Ultrafast Transient Focal Vector Field of Few-cycle Femtosecond Quasi Radially Polarized Beams
ZHANG Yuan-da1,2, LI Xiu-jian1, JIA Hui1, NIE Yong-ming3, LIU Xi-shun4    
(1 College of Science, National University of Defence Technology, Changsha 410073, China)
(2 PLA Unit 95975, Jiuquan, Gansu 732750, China)
(3 China Satellite Maritime Tracking and Controlling Department, Jiangyin, Jiangsu 214431, China)
(4 Colleges of Electric Science and Technology, National University of Defence Technology, Changsha 410073, China)
Foundation item: The National Natural Science Foundation of China (Nos. 61070040, 61108089, 61205087, 61107005)
First author: ZHANG Yuan-da (1989-), male, assistant engineer, M.S.degree, mainly focus on information optics.Email:zyd04333281256@163.com
Corresponding author: LI Xiu-jian (1974-), male, professor, Ph.D. degree, mainly focuses on information optics, ultrafast optics and optical computing. Email:xjli@nudt.edu.cn
Received: Nov. 15, 2016; Accepted: Feb. 23, 2017
Abstract: The extra-cavity quasi-continue spiral phase modulation method for generating high peak power quasi-radially polarized beam was studied, which show that the generated beam is not perfect radially polarized, the radially polarized components determine the longitudinal electric field distribution, and the transversal field distribution is determined by both of the radially and the azimuthally polarized components. Considering the Richard-Wolf vector diffraction theory, the spatial and temporal distribution of the electric field vectors around the focal spot for various purities were simulated. The results show that the spatial and temporal distribution possesses the features of centrosymmetry and oscillation attenuation, and will be remarkably affected by the carrier envelope phase. Furthermore, the analysis indicates that the interactions between the focused pulse and the electron will be significantly determined by the spatial and temporalvector distribution at the focal spot. The results will provide valuable basis for the laser-particler interaction analysis and further polarization convertor designs.
Key words: Quasi-radially    Few-cycle    Transient    Vector    Focusing    Simulation    
OCIS Codes: 320.7120;320.7160;140.3430;140.3460
0 Introduction

Analysis on the laser-particle interactions is drawing increasing attentions because of its wide prospective applications on various fields. And with super strong longitudinal components and sharp focal spot under the high Numerical Aperture (NA) focusing apparatus, the radially polarized beam has a promising prospect in laser-particle interactions[1].Few-cycle femtosecond Radially Polarized Beams (RPBs) may just help to achieve excellent laser-induced electron acceleration with laser pulse peak-power higher than peta-watt[2]. Generally, the high peak power is the most special character of the femtosecond pulse. Actually, the concerning interactions just lie to the longitudinal electric field to the charged particles, such that the polarized beams should be focused to obtain the longitudinal electric field along the optical length and promote the transient laser power to enhance the interactions[3]. In comparison with the uniformly polarized beams, the RPBs show an excellent focusing quality[4-6]. When being focused, the Linearly Polarized Beam (LPB) possesses the effective longitudinal component along the optical axis, and obviously brings about the transversal component that could lead to the extra and useless drift of the particles[7]. While for the RPBs, there is a fairly strong longitudinal superposition and no transversal component at the axle, which is paramount for the laser-particle interactions[8-9].

Dataset section:
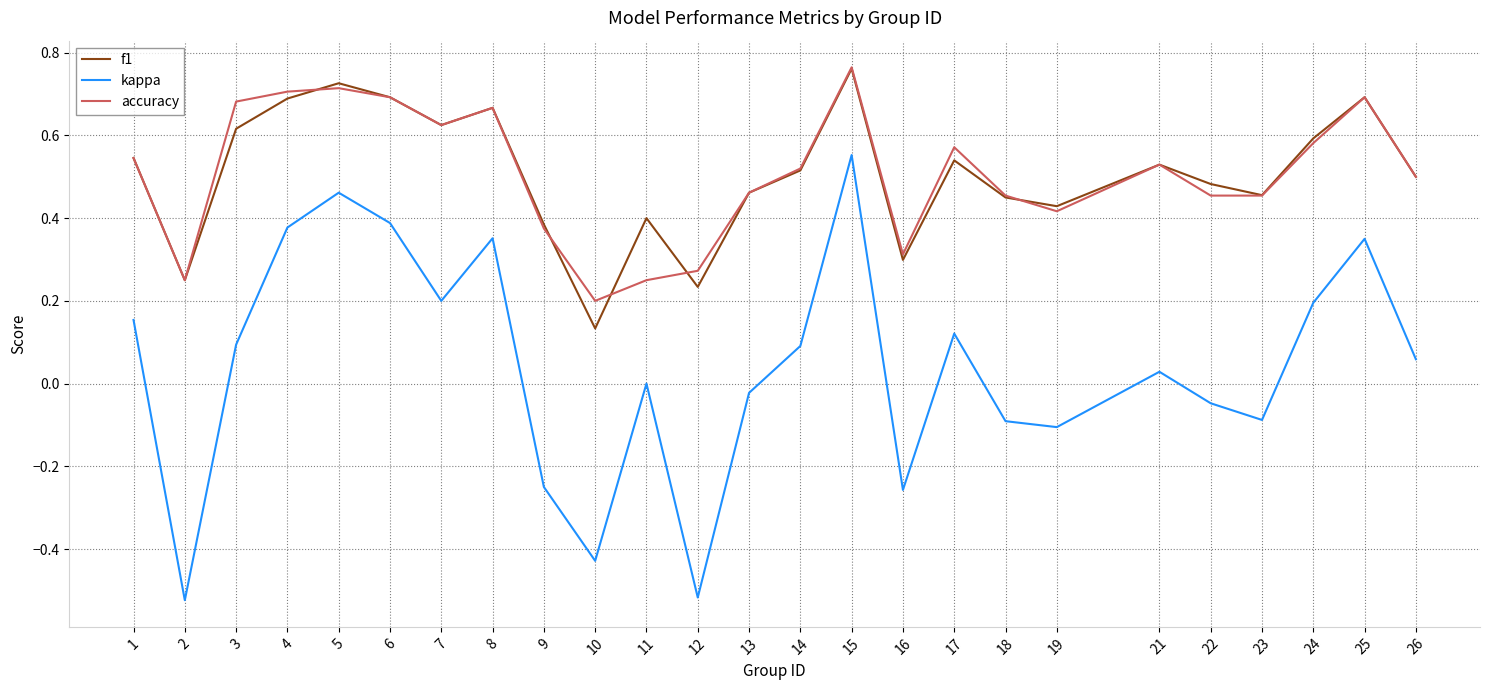

True or false: accuracy and f1 cross at least once.

True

Task list:
A - In the polarized-beam text, which components determine the longitudinal electric field distribution of the generated beam?
B - Print the portion of the polarized-beam text that opens with the words containing "Ultrafast Transient Focal" and closes with "61108089, 61205087, 61107005)".
C - Using the polarized-beam text, explain why radially polarized beams are better suited than linearly polarized beams for laser-particle interactions.

Responses for each task:
A - The radially polarized components determine it.

B -
Ultrafast Transient Focal Vector Field of Few-cycle Femtosecond Quasi Radially Polarized Beams
ZHANG Yuan-da1,2, LI Xiu-jian1, JIA Hui1, NIE Yong-ming3, LIU Xi-shun4    
(1 College of Science, National University of Defence Technology, Changsha 410073, China)
(2 PLA Unit 95975, Jiuquan, Gansu 732750, China)
(3 China Satellite Maritime Tracking and Controlling Department, Jiangyin, Jiangsu 214431, China)
(4 Colleges of Electric Science and Technology, National University of Defence Technology, Changsha 410073, China)
Foundation item: The National Natural Science Foundation of China (Nos. 61070040, 61108089, 61205087, 61107005)

C - When a linearly polarized beam is focused, it produces a transversal component that could cause extra, useless drift of the particles. Radially polarized beams instead give a fairly strong longitudinal superposition and no transversal component at the axis, which is paramount for these interactions.